An X-bar and R (range) chart is a pair of control charts used with processes that have a subgroup size of two or more. The standard chart for variables data, X-bar and R charts help determine if a process is stable and predictable. The X-bar chart shows how the mean or average changes over time and the R chart shows how the range of the subgroups changes over time. It is also used to monitor the effects of process improvement theories. As the standard, the X-bar and R chart will work in place of the X-bar and s or median and R chart. To create an X-bar and R chart using software, download a copy of SQCpack.

What does it look like?

The X-bar chart, on top, shows the mean or average of each subgroup. It is used to analyze central location. The range chart, on the bottom, shows how the data is spread. It is used to study system variability.

g-chart

When is it used?

You can use X-bar and R charts for any process with a subgroup size greater than one. Typically, it is used when the subgroup size falls between two and ten, and X-bar and s charts are used with subgroups of eleven or more.

Use X-bar and R charts when you can answer yes to these questions:

  1. Do you need to assess system stability?
  2. Is the data in variables form?
  3. Is the data collected in subgroups larger than one but less than eleven?
  4. Is the time order of subgroups preserved?

 

Getting the most

Collect as many subgroups as possible before calculating control limits. With smaller amounts of data, the X-bar and R chart may not represent variability of the entire system. The more subgroups you use in control limit calculations, the more reliable the analysis. Typically, twenty to twenty-five subgroups will be used in control limit calculations.

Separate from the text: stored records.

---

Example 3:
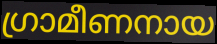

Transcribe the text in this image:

ഗ്രാമീണനായ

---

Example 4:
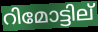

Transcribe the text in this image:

റിമോട്ടില്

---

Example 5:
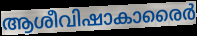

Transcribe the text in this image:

ആശീവിഷാകാരൈർ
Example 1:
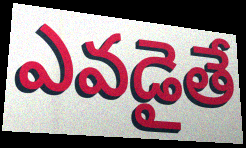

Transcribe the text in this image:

ఎవడైతే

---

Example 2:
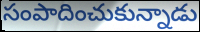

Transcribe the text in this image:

సంపాదించుకున్నాడు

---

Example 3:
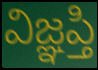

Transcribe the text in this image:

విజ్ఞప్తి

X-bar and R charts have several applications. When you begin improving a system, use them to assess the system’s stability.

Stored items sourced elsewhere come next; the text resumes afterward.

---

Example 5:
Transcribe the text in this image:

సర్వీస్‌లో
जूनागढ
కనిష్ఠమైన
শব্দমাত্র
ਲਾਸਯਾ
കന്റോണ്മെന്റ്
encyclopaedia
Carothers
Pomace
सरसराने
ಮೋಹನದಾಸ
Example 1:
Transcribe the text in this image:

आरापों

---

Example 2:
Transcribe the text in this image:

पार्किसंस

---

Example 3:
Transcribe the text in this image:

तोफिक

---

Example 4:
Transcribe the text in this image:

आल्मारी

After the stability has been assessed, determine if you need to stratify the data. You may find entirely different results between shifts, among workers, among different machines, among lots of materials, etc. To see if variability on the X-bar and R chart is caused by these factors, collect and enter data in a way that lets you stratify by time, location, symptom, operator, and lots.

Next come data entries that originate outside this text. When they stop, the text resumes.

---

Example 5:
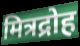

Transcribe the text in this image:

मित्रद्रोह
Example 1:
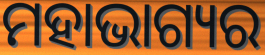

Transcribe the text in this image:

ମହାଭାଗ୍ୟର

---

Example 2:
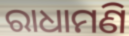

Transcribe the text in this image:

ରାଧାମଣି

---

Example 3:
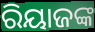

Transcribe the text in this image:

ରିୟାଜଙ୍କ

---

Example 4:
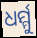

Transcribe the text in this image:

You can also use X-bar and R charts to analyze the results of process improvements. Here you would consider how the process is running and compare it to how it ran in the past. Do process changes produce the desired improvement?

Finally, use X-bar and R charts for standardization. This means you should continue collecting and analyzing data throughout the process operation. If you made changes to the system and stopped collecting data, you would have only perception and opinion to tell you whether the changes actually improved the system. Without a control chart, there is no way to know if the process has changed or to identify sources of process variability.

How is it used?

Variables data is normally analyzed in pairs of charts which present data in terms of location or central location and spread. Location, usually the top chart, shows data in relation to the process average. It is presented in X-bar, individuals, or median charts. Spread, usually the bottom chart, looks at piece-by-piece variation. Range, sigma, and moving range charts are used to illustrate process spread. Another aspect of these variables control charts is that the sample size is generally constant.

Use the following types of charts and analysis to study variables data:

These charts, and more, can be created easily using software packages such as SQCpack.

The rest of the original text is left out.